14 DAY TRIAL // A new vulnerability has been disclosed by Google to affect Windows 7 and 8.1, leaving the operating system exposed until next month, when Microsoft plans to deliver a fix.
Since Google started back in July 2014 its Project Zero group for hunting down zero-day vulnerabilities in different software, multiple flaws in Windows have been exposed under the 90-day disclosure policy.
Basically, Google gives vendors three months to solve the reported security issues or the problems become public. Until now, the security bug hunters at Google have disclosed multiple security weaknesses in Windows, all before Microsoft got a chance to push a fix to the users.
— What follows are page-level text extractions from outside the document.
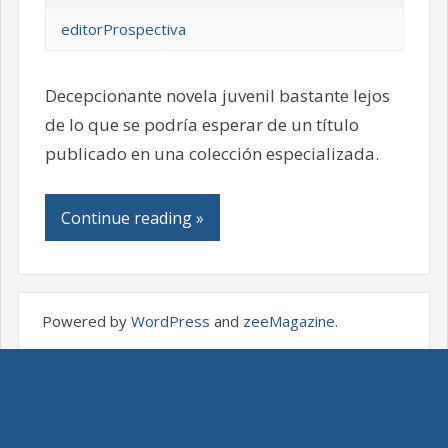
editorProspectiva
Decepcionante novela juvenil bastante lejos
de lo que se podría esperar de un título
publicado en una colección especializada.
Continue reading »
Powered by
WordPress
and
zeeMagazine
.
Data can be encrypted or decrypted by an attacker
The flaw touches on a function in the operating system called “CryptProtectMemory” that permits applications to encrypt memory for processes, as well as during the logon session.
At logon, the encryption key is issued based on the session identifier and can be used for sharing data between processes, allowing extraction of the logon session ID from the impersonation token, James Forshaw says in the post disclosing the vulnerability.
“The issue is the implementation in CNG.sys doesn't check the impersonation level of the token when capturing the logon session id (using SeQueryAuthenticationIdToken) so a normal user can impersonate at Identification level and decrypt or encrypt data for that logon session. This might be an issue if there's a service which is vulnerable to a named pipe planting attack or is storing encrypted data in a world readable shared memory section,” the researcher writes.
When making the Windows issue public, Forshaw also released a proof-of-concept (PoC) demonstrating that information disclosure is possible through exploitation of the flaw.
Information disclosure glitch remains unpatched for now
Present on both 32-bit and 64-bit architectures, the problem was reported to Microsoft on October 17, 2014. The company then confirmed on October 29 that its developers managed to reproduce the bug.
Microsoft intended to provide a patch to its customers on Tuesday this week, as part of the monthly security updates for all Windows versions currently maintained. Important to note is that the vulnerability had a disclosure date set for January 15.
However, the vendor announced Google that it would not be able to deliver a fix in January because compatibility trouble arose; as such, it would be delivered as part of next month’s security updates.
A three-month frame is generally sufficient for a software vendor to fix security bugs, but in the case of a large company like Microsoft, compatibility of the patch with different user configurations should not be ignored.